Tech & Health

February 22, 2024

AI aids efforts to cut nuisance alerts for health care teams: study

A new study from Vanderbilt University Medical Center demonstrates the promise of artificial intelligence to help refine and target the myriad computerized alerts intended to assist doctors and other team members in day-to-day clinical decision-making.

A new study from Vanderbilt University Medical Center demonstrates the promise of artificial intelligence to help refine and target the myriad computerized alerts intended to assist doctors and other team members in day-to-day clinical decision-making.

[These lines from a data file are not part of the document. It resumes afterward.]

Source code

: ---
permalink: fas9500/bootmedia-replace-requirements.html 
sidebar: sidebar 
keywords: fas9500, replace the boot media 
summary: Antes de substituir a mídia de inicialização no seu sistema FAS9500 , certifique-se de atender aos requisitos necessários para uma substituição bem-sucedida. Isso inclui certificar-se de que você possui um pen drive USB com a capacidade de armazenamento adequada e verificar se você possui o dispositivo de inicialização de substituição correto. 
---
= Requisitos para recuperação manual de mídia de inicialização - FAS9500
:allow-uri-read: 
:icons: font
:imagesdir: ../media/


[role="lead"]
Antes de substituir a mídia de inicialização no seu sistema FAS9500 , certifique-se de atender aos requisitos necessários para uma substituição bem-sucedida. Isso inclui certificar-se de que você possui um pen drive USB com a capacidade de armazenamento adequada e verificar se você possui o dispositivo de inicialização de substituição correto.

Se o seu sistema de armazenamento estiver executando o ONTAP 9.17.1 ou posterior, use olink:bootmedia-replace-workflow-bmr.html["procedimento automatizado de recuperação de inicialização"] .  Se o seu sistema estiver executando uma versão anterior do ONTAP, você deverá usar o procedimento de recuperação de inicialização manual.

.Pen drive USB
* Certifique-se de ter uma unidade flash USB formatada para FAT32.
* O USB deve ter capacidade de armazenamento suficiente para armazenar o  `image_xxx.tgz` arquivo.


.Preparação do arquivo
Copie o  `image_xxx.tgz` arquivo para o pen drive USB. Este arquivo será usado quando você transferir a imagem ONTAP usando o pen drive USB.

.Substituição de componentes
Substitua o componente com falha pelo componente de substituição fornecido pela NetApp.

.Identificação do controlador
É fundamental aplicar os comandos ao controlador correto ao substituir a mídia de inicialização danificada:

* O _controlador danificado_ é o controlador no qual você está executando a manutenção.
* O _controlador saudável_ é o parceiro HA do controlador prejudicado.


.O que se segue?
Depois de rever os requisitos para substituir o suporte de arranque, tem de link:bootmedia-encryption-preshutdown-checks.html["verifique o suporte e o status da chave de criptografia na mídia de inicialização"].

These pop-up notifications advise users on anything from drug contraindications to gaps in patient care documentation. But exclusion criteria and targeting of these alerts is wanting and up to 90% are ignored, contributing to “alert fatigue.” From an information technology perspective, throwing human experts at the targeting problem looks slow, expensive and somewhat hit and miss.

Siru Liu, PhD

“Across health care, most of these well-intentioned automated alerts are overridden by busy users. The alerts serve an essential purpose, but the need to improve them is clear to everyone,” said lead author Siru Liu, PhD, assistant professor of Biomedical Informatics at VUMC.

Liu, senior author Adam Wright, PhD, professor of Biomedical Informatics and director of the Vanderbilt Clinical Informatics Center, and a research team reported the study Feb. 22 in the Journal of the American Medical Informatics Association.

Liu developed a machine learning approach to analyze two years of data on user interactions with alerts at VUMC. Based on patient characteristics, a model accurately predicted when specific alerts would be dismissed by users.

She then used various processes and methods to peer inside the predictive model, understand its reasoning, and generate suggested improvements to alert logic. This step, termed explainable artificial intelligence, or AIX, involved transforming the model’s predictions into rules explaining when users are less likely to accept alerts. For example, “if the patient is a hospice patient, then the user is less likely to accept the breast cancer screening alert.”

Out of 1,727 suggestions analyzed, 76 were found to match later manual updates to VUMC alerts and another 20 were found to align with best practices as determined through interviews with clinicians. The authors calculated that these 96 recommendations would have eliminated 9.3% of the nearly 3 million alerts analyzed in the study, cutting disruptive pop-ups while maintaining patient safety.

“The alignment of the model’s suggestions with manual adjustments made by clinicians to alert logic underscores the robust potential of this technology to enhance health care quality and efficiency,” Liu said. “Our approach can identify areas overlooked in manual reviews and transform alert improvement into a continuous learning process.”

Beyond refining alerts, she added, the methodology uncovered situations indicating problems in workflow, education or staffing. In this way the approach might more broadly improve quality: “The transparency of our model unveiled scenarios where alerts are dismissed due to downstream issues beyond the alerts themselves.”

Liu and colleagues have several related projects under consideration, including a multisite prospective study of the effects on patient care of machine learning for CDS improvement; designing an interface for CDS experts to visualize the AIX process and evaluate model-generated suggestions; and exploring capabilities of large language models like ChatGPT for optimizing CDS alerts based on user comments and current research literature.

Others on the study from VUMC include Allison McCoy, PhD, Josh Peterson, MD, MPH, Thomas Lasko, MD, PhD, Scott Nelson, PharmD, MS, Jennifer Andrews, MD, Lorraine Patterson, MSN, Cheryl Cobb, MD, David Mulherin, PharmD, and Colleen Morton, MD.

The study was supported by the National Institutes of Health (R00LM014097, R01AG062499, R01LM013995).